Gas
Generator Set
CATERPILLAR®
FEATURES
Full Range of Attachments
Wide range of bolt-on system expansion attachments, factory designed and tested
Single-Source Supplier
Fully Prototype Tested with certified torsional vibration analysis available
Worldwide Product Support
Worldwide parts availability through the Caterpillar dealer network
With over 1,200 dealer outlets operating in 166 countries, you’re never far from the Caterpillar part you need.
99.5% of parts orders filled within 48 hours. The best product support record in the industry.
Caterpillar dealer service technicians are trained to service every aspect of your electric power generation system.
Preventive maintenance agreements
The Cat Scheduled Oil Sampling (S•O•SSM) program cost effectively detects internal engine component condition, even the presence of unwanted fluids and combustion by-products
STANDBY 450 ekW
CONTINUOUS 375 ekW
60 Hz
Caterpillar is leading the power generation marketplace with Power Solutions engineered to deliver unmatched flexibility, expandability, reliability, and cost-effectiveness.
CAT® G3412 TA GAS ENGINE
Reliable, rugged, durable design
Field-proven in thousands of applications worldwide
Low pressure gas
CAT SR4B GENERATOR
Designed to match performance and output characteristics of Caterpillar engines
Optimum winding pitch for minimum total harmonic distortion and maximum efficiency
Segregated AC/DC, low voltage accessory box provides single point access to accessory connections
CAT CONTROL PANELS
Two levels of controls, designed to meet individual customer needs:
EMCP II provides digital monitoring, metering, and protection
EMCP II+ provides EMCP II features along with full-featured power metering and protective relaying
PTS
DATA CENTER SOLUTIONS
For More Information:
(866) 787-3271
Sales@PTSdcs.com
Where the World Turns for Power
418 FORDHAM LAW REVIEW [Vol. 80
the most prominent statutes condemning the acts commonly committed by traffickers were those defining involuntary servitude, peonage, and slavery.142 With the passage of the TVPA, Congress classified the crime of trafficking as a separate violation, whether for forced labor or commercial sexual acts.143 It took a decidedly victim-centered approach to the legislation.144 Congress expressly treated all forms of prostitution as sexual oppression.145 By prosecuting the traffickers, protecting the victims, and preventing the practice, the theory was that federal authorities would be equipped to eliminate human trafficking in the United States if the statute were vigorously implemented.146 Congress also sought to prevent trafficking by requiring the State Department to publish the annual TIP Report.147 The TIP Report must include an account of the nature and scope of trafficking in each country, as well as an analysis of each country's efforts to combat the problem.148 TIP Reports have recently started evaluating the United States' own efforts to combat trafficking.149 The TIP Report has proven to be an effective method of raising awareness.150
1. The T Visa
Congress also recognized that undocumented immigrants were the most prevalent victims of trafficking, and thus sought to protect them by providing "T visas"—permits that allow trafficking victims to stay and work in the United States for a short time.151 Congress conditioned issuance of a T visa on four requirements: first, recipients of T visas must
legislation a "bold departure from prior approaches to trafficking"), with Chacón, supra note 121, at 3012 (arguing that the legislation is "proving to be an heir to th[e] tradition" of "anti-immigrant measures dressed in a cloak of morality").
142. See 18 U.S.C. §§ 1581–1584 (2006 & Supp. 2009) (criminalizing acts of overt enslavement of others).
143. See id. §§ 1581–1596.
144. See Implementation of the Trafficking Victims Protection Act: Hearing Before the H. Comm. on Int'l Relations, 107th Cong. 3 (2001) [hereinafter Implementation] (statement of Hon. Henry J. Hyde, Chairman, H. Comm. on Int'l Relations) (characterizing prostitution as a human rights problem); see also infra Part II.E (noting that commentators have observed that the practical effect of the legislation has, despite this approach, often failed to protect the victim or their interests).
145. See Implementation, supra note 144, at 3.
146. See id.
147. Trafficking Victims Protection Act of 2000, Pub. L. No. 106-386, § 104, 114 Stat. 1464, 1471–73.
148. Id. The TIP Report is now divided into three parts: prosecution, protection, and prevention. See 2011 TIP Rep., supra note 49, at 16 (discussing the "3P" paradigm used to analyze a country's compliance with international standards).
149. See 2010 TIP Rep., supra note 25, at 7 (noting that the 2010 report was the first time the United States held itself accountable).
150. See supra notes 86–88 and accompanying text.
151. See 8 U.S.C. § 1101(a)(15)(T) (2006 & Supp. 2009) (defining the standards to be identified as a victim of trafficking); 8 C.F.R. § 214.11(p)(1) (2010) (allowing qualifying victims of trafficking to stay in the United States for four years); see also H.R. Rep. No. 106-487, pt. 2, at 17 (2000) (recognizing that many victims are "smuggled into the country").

* Required action *
Return, with no change at all, every line in the entries above from the line containing "Single-Source Supplier" through the line containing "Preventive maintenance agreements".

* Task response *
Single-Source Supplier
Fully Prototype Tested with certified torsional vibration analysis available
Worldwide Product Support
Worldwide parts availability through the Caterpillar dealer network
With over 1,200 dealer outlets operating in 166 countries, you’re never far from the Caterpillar part you need.
99.5% of parts orders filled within 48 hours. The best product support record in the industry.
Caterpillar dealer service technicians are trained to service every aspect of your electric power generation system.
Preventive maintenance agreements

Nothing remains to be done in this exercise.